# Experiment: Signal Assessment Comparison (30d vs 180d)

**Objective**: Compare recent (30d) vs longer (180d) backtest behavior for queued signals to spot stability vs fading.

**Success criteria**: Identify which signals are robust across windows and which are likely overfitting recent noise.


In [None]:
# Setup: imports and paths
from __future__ import annotations

from pathlib import Path
import pandas as pd

# Prefer absolute path; fall back to cwd/data if needed
DATA_DIR = Path('/Users/ducjeremyvu/cdx-trade/data')
if not DATA_DIR.exists():
    DATA_DIR = Path.cwd() / 'data'
DATA_DIR


## Plan

- Hypothesis: Signals with stable avg_r / median_r across 30d and 180d are more reliable.
- Variables: window (30d vs 180d), symbol, setup.
- Metrics: trades, win_rate, avg_r, median_r, best_r, worst_r.


In [None]:
# Load the assessment CSVs generated by assess-signal
entries = [
    {"symbol": "QQQ", "setup": "MeanReversion_D1", "window": 30},
    {"symbol": "QQQ", "setup": "MeanReversion_D1", "window": 180},
    {"symbol": "XLP", "setup": "TwoDayBreakout_D1", "window": 30},
    {"symbol": "XLP", "setup": "TwoDayBreakout_D1", "window": 180},
    {"symbol": "KRE", "setup": "PrevDayBreakout_D1", "window": 30},
    {"symbol": "KRE", "setup": "PrevDayBreakout_D1", "window": 180},
    {"symbol": "EEM", "setup": "MeanReversion_D1", "window": 30},
    {"symbol": "EEM", "setup": "MeanReversion_D1", "window": 180},
    {"symbol": "IEMG", "setup": "MeanReversion_D1", "window": 30},
    {"symbol": "IEMG", "setup": "MeanReversion_D1", "window": 180},
]

def load_summary(symbol: str, setup: str, window: int) -> dict:
    path = DATA_DIR / f"backtest_assess_{symbol}_{setup}_{window}d.csv"
    if not path.exists():
        return {
            "symbol": symbol,
            "setup": setup,
            "window": window,
            "trades": 0,
            "win_rate": 0.0,
            "avg_r": 0.0,
            "median_r": 0.0,
            "best_r": 0.0,
            "worst_r": 0.0,
            "missing_file": str(path),
        }
    df = pd.read_csv(path)
    return {
        "symbol": symbol,
        "setup": setup,
        "window": window,
        "trades": int(len(df)),
        "win_rate": float((df["outcome"] == "win").mean()) if len(df) else 0.0,
        "avg_r": float(df["r_multiple"].mean()) if len(df) else 0.0,
        "median_r": float(df["r_multiple"].median()) if len(df) else 0.0,
        "best_r": float(df["r_multiple"].max()) if len(df) else 0.0,
        "worst_r": float(df["r_multiple"].min()) if len(df) else 0.0,
    }

rows = [load_summary(e["symbol"], e["setup"], e["window"]) for e in entries]
summary = pd.DataFrame(rows).sort_values(["symbol", "window"])
summary


## What avg_r and median_r mean

Each trade has an **R-multiple** (profit/loss in units of risk).
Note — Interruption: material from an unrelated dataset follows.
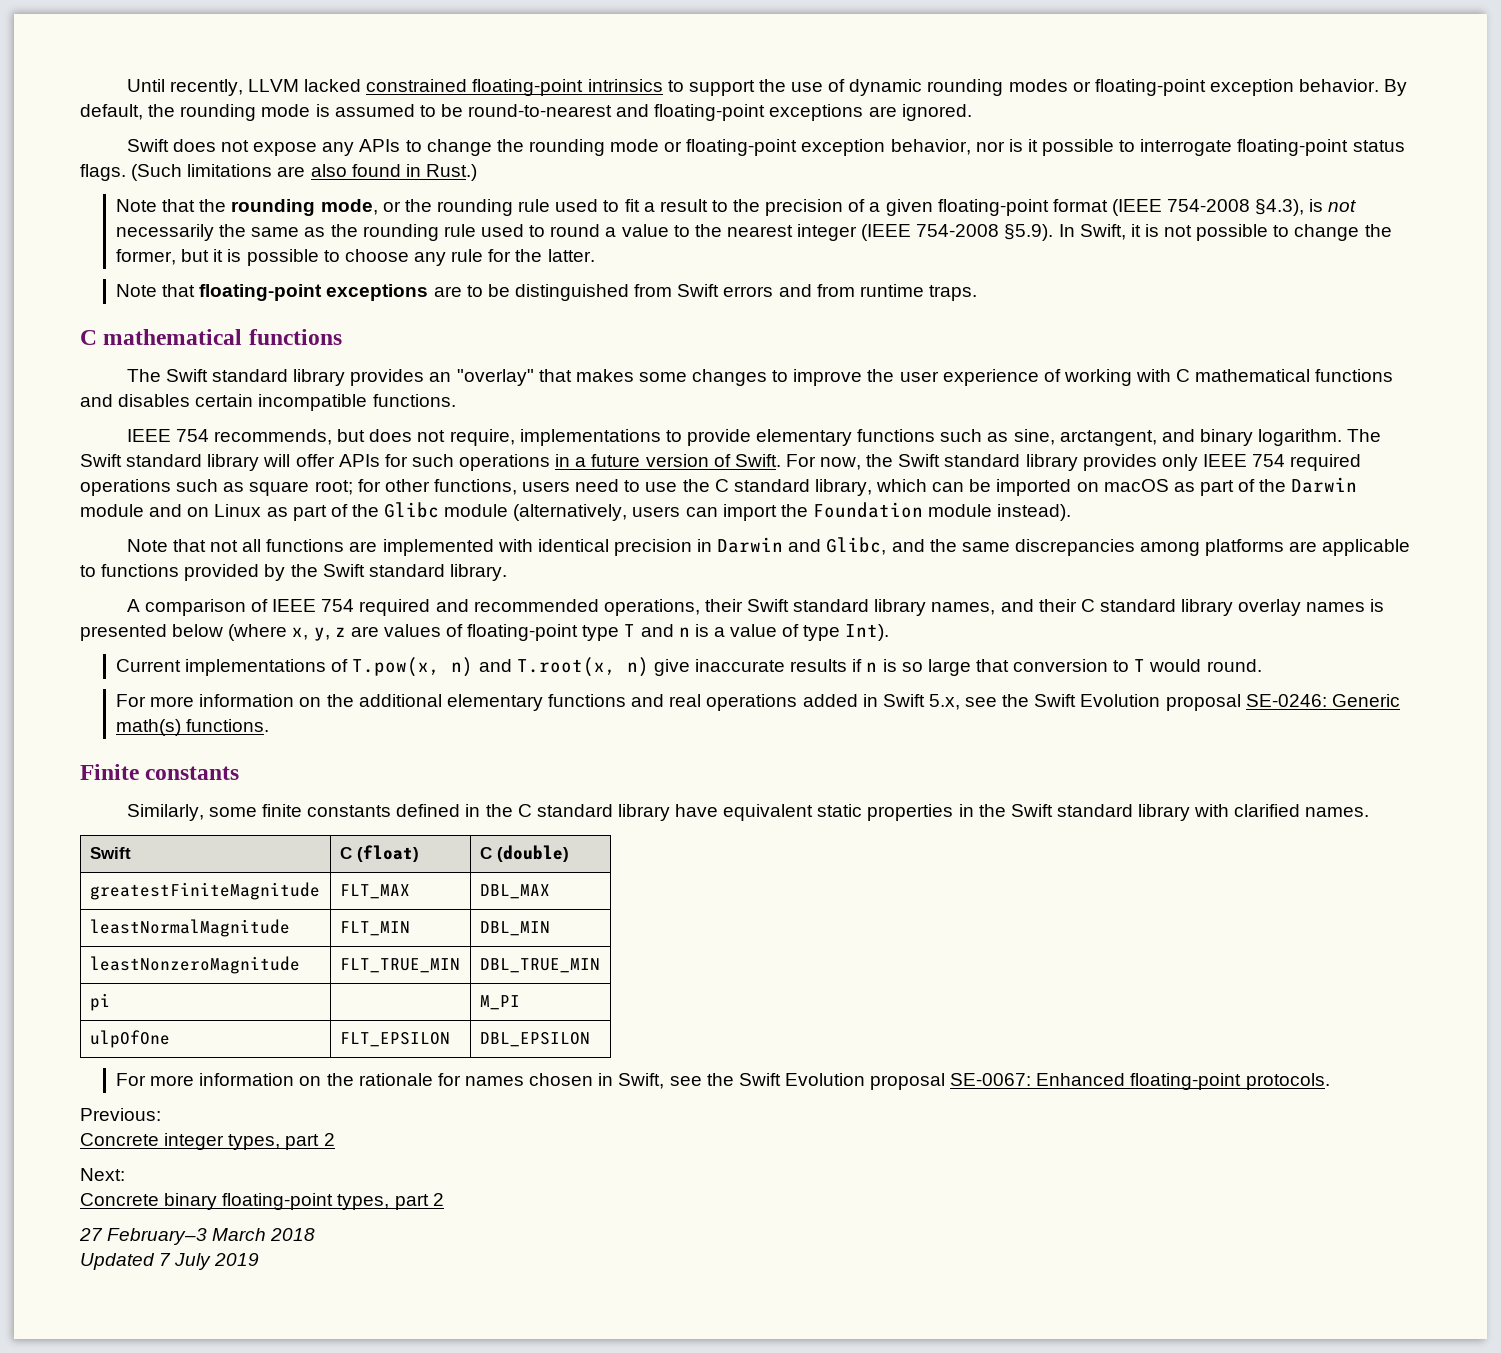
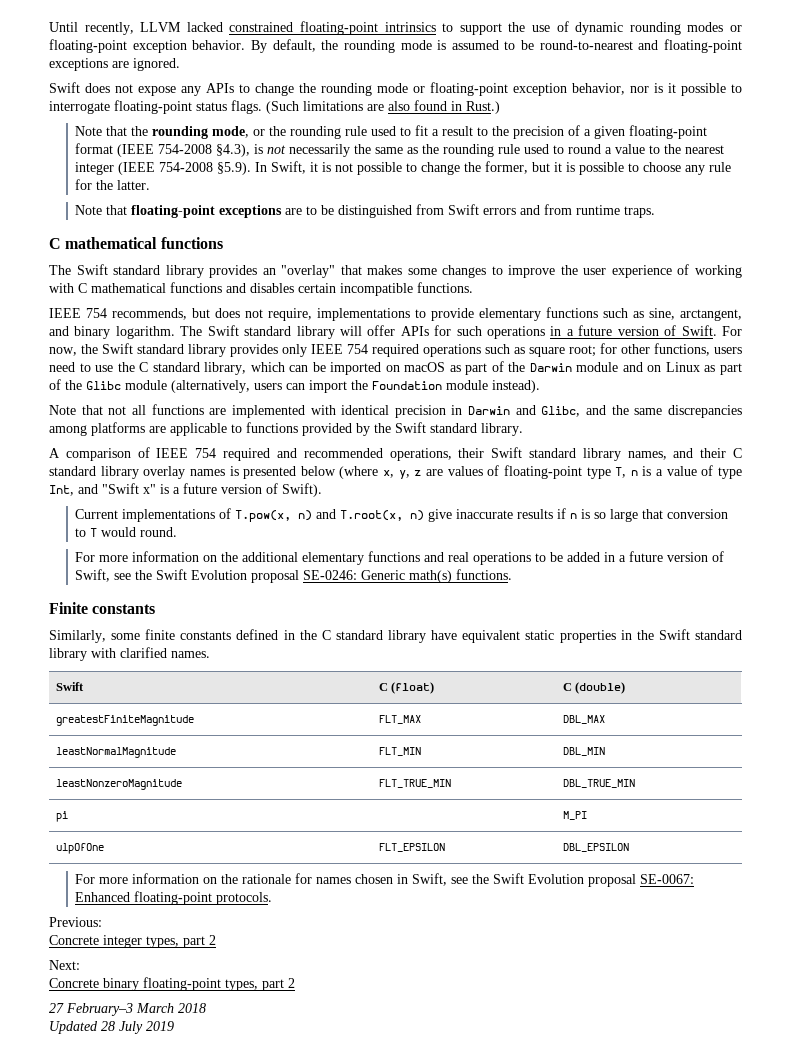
[624,624,674,637] T and -> [615,467,627,478] T,
[845,624,890,641] Int). -> [49,483,322,497] Int, and "Swift x" is a future version of Swift).
[802,694,960,710] added in Swift 5.x, -> [535,551,725,562] [75,569,111,582] to be added in a future version of Swift,
[159,1253,172,1266] 7 -> [101,1021,115,1031] 28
In this codebase:
- `risk = entry_price - stop_price`
- If stop is hit, `r_multiple = -1`
- If target is hit, `r_multiple = risk_multiple` (default 2.0)
- If time stop exits, `r_multiple = (exit_price - entry_price) / risk`

Then:
- **avg_r** is the mean of `r_multiple` across trades (expectancy per trade).
- **median_r** is the median of `r_multiple` (robustness to outliers; helps spot skew).


In [None]:
# Comparison table and simple visualization
display(summary)

try:
    import matplotlib.pyplot as plt

    pivot = summary.pivot_table(index=["symbol", "setup"], columns="window", values="avg_r")
    pivot = pivot.rename(columns={30: 'avg_r_30d', 180: 'avg_r_180d'})
    ax = pivot.plot(kind='bar', figsize=(10, 4), title='avg_r: 30d vs 180d')
    ax.set_ylabel('avg_r')
    plt.tight_layout()
except Exception as exc:
    print('Plot skipped:', exc)


## Results / Notes

- Key observations:
- Surprises or failure modes:
- Decision: continue, pivot, or stop: